Problems running Gatling with Amazon ELB

Hi Nadine,

I run my Gatling tests on EC2 and for real-time console metrics I’ve replaced the awk script with a python script.

https://github.com/BBC/gatling-load-tests#real-time-metrics-optional

Aidy

Nice. My Python skills are a little rusty, but it would be a welcome diversion to see what you’ve done. I glanced through a few of your Simulation classes and saw you have setup many of the scenarios with one request per user.

Have you been able to hit your target of 750 RPS with this kind of setup?

I’m in a similar kind of situation and am currently experimenting with adding more requests per user to see how well it runs.

@Marius:
Were you ever able to get your script to run at 1000 RPS?

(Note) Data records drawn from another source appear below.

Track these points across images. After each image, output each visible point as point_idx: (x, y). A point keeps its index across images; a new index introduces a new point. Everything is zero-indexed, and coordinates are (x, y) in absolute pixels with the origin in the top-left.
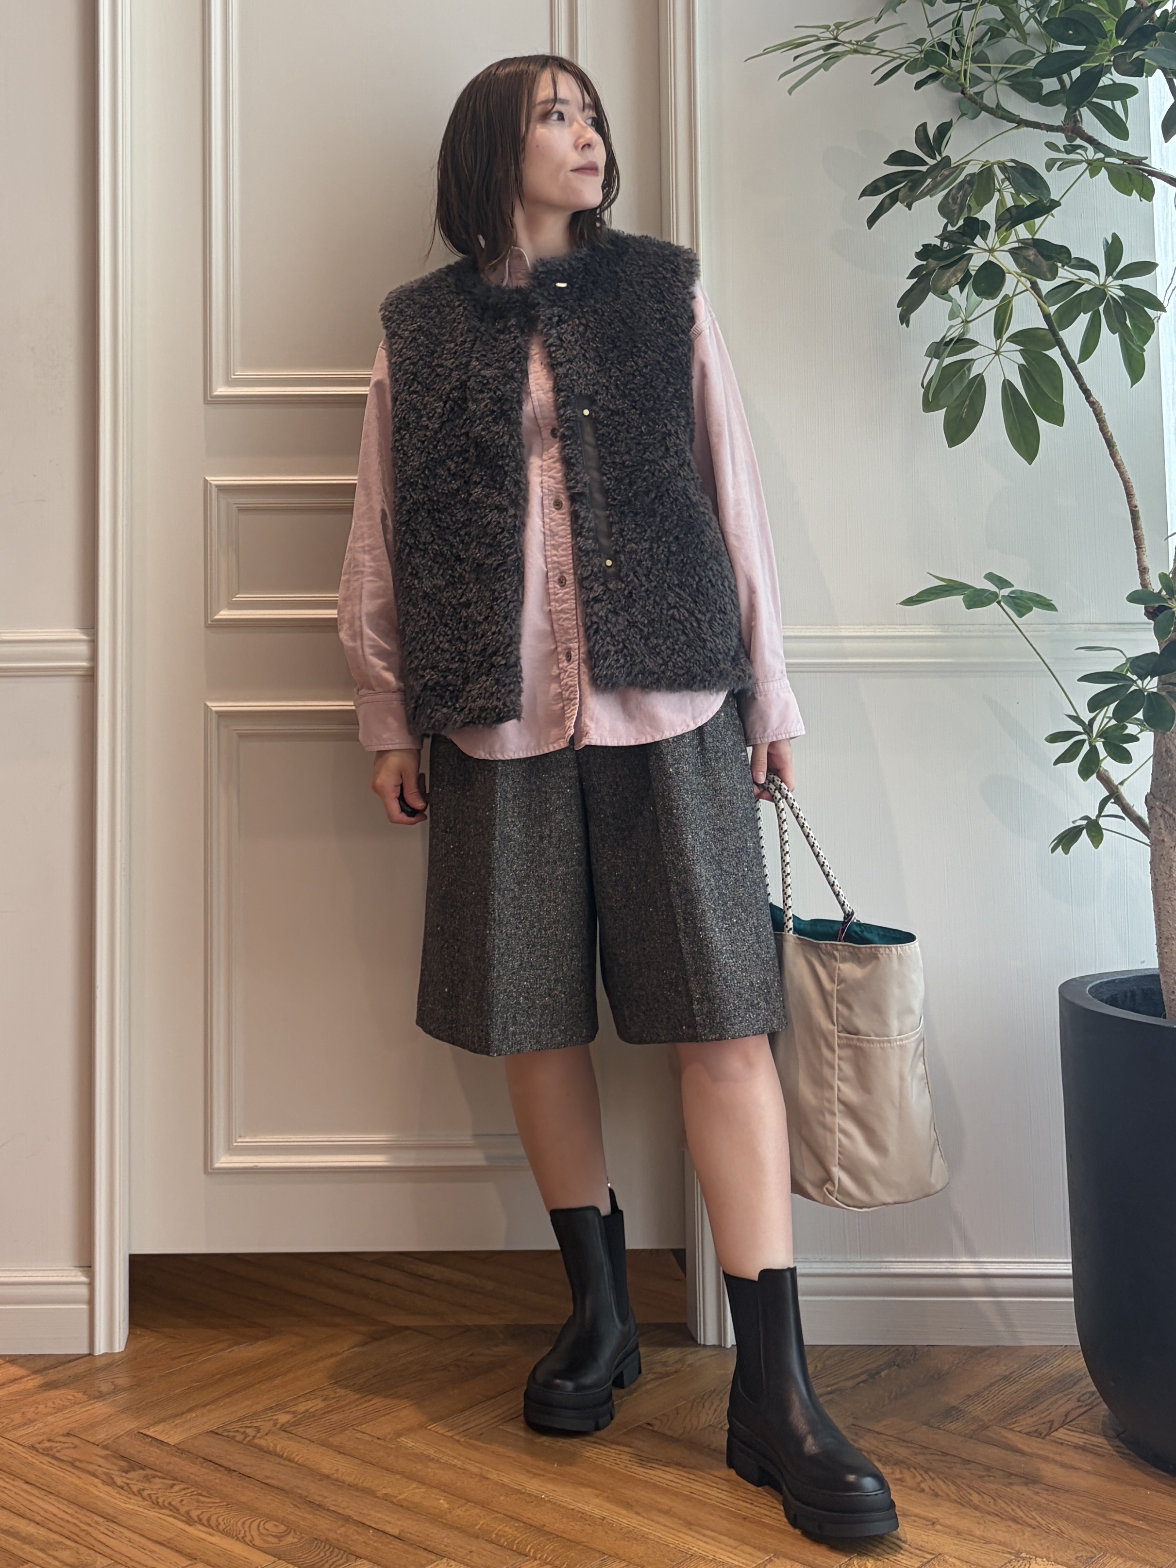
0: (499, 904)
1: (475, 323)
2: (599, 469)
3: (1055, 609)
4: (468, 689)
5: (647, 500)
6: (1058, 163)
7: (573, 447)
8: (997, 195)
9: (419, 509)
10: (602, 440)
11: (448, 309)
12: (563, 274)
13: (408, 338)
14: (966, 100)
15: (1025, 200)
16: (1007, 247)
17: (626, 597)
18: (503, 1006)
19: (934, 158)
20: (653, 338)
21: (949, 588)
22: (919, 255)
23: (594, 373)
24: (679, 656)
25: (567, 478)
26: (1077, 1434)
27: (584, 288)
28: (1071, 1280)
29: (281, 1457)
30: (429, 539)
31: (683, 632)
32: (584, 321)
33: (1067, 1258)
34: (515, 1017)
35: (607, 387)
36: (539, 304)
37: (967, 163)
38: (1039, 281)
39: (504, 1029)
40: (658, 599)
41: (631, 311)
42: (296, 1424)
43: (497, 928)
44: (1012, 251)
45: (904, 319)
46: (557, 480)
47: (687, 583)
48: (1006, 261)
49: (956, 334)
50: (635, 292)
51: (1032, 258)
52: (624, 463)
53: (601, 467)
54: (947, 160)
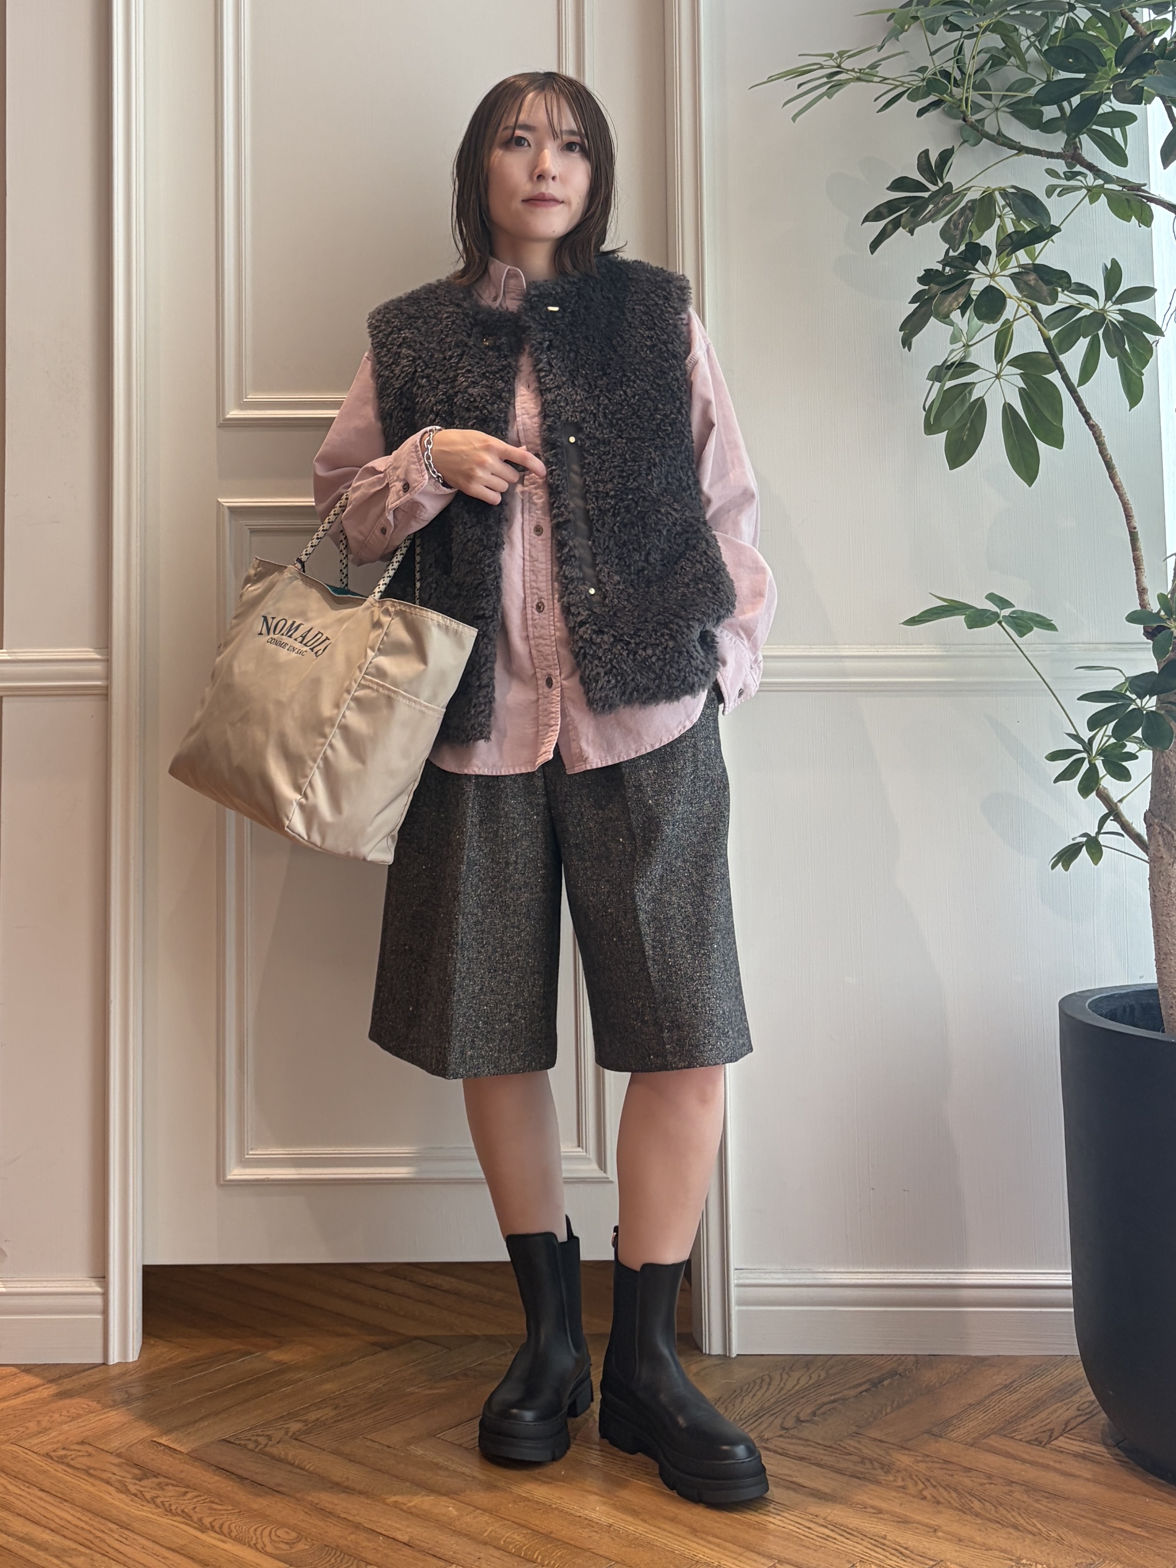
0: (462, 928)
1: (464, 336)
2: (584, 498)
3: (1055, 629)
6: (1059, 190)
7: (559, 473)
8: (998, 220)
10: (587, 469)
12: (555, 298)
14: (967, 127)
15: (1026, 226)
16: (1007, 272)
18: (462, 1030)
19: (935, 184)
20: (642, 367)
21: (951, 608)
22: (921, 280)
23: (582, 400)
25: (551, 505)
26: (1077, 1443)
27: (576, 313)
28: (1071, 1291)
29: (293, 1465)
32: (574, 348)
33: (1067, 1269)
34: (473, 1041)
35: (595, 415)
36: (530, 327)
37: (969, 189)
38: (1039, 305)
39: (462, 1053)
42: (307, 1432)
43: (459, 952)
44: (1013, 277)
45: (907, 342)
46: (540, 506)
48: (1006, 286)
49: (957, 358)
50: (627, 320)
51: (1032, 283)
52: (607, 493)
53: (585, 495)
54: (949, 186)
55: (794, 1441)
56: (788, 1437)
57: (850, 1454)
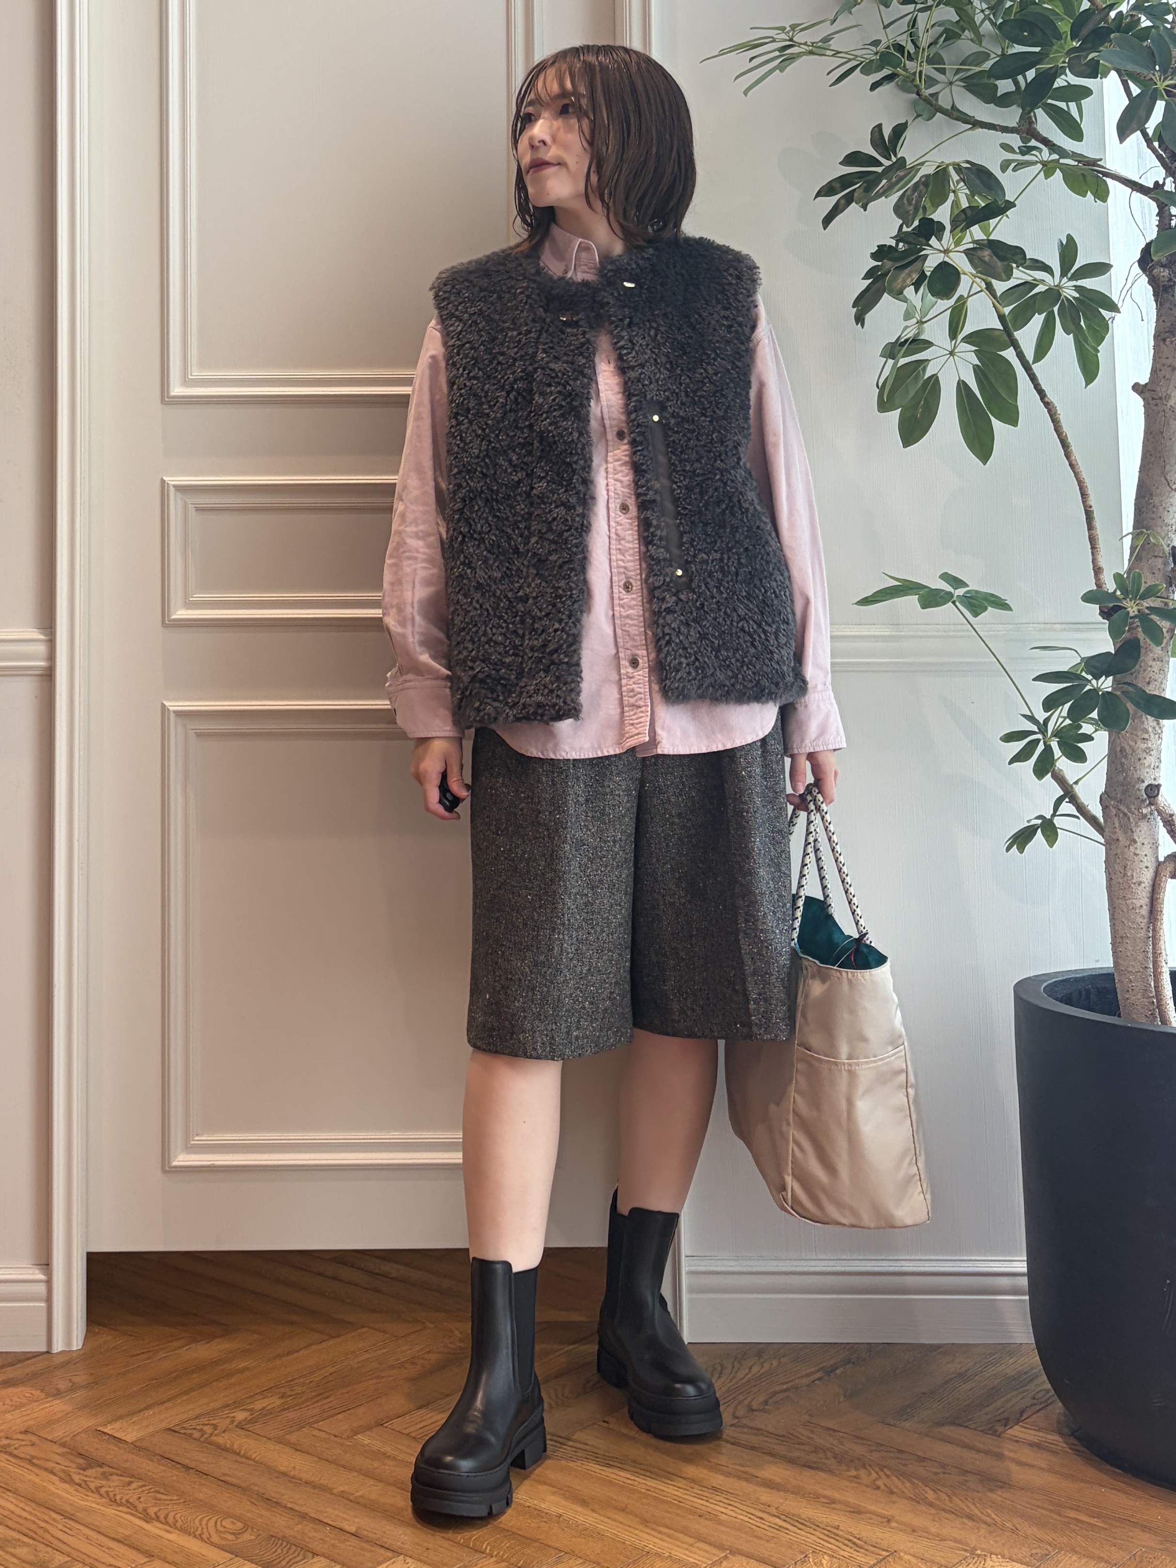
0: (569, 908)
1: (540, 312)
2: (670, 478)
3: (1010, 609)
4: (522, 684)
5: (718, 510)
6: (1013, 165)
7: (645, 453)
8: (952, 196)
9: (475, 497)
10: (672, 448)
11: (508, 295)
12: (631, 273)
13: (468, 320)
14: (921, 102)
15: (980, 201)
16: (961, 248)
17: (698, 609)
18: (569, 1011)
19: (889, 159)
20: (722, 345)
21: (904, 588)
22: (874, 256)
23: (665, 379)
24: (748, 669)
25: (636, 483)
26: (1032, 1432)
27: (653, 290)
28: (1026, 1278)
29: (238, 1454)
30: (486, 529)
31: (753, 645)
32: (654, 325)
33: (1021, 1256)
34: (579, 1021)
35: (677, 394)
36: (608, 303)
37: (922, 164)
38: (994, 281)
39: (568, 1033)
40: (728, 611)
41: (700, 316)
42: (253, 1421)
44: (967, 252)
45: (860, 319)
46: (625, 484)
47: (754, 595)
48: (960, 262)
49: (911, 335)
51: (987, 259)
52: (695, 471)
53: (671, 474)
54: (902, 160)
55: (746, 1430)
56: (740, 1426)
57: (803, 1444)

If so, what was your final resolution for this problem?

Hi Nadine,

the only way I found was running each user in a loop. Having one user
per request did not work with ELB.

Hi Marius,

I’d love to hear about how you deal in your application with what looks to me like very serious shortcomings in ELB.
I mean that having the ELB frequently change IP:

  • breaks DNS caching, so clients have to disable it, causing a overhead (all the more that most DNS requests implementations, such as Java standard one, are blocking)

  • breaks connection pooling, so clients have to disable keep-alive
    Cheers,

Stéphane

Hi Marius:
I have an update.

This week I made a change in my scripts that dramatically increased the traffic I can send to my service that sits behind an ELB.
I don’t have any special settings in my gatling.conf file, nothing has been configured in the Service Under Test, and my scenarios are designed to send 1 request per user.

The only thing I changed was to add a line to my httpProtocol definition — .shareConnection.

After doing this, I was able to routinely send 1000+ requests/sec to the service without any http errors whatsoever.
I’ve found that around 1200 I might see some http 500 or 503/504 errors, but there have not been any errors that indicate problems with network card saturation on the script client machine side (which for me is Jenkins)

The work load contains a few requests that use a .repeat or .pause construct, but the majority do not.
It’s basically lots of single-request users.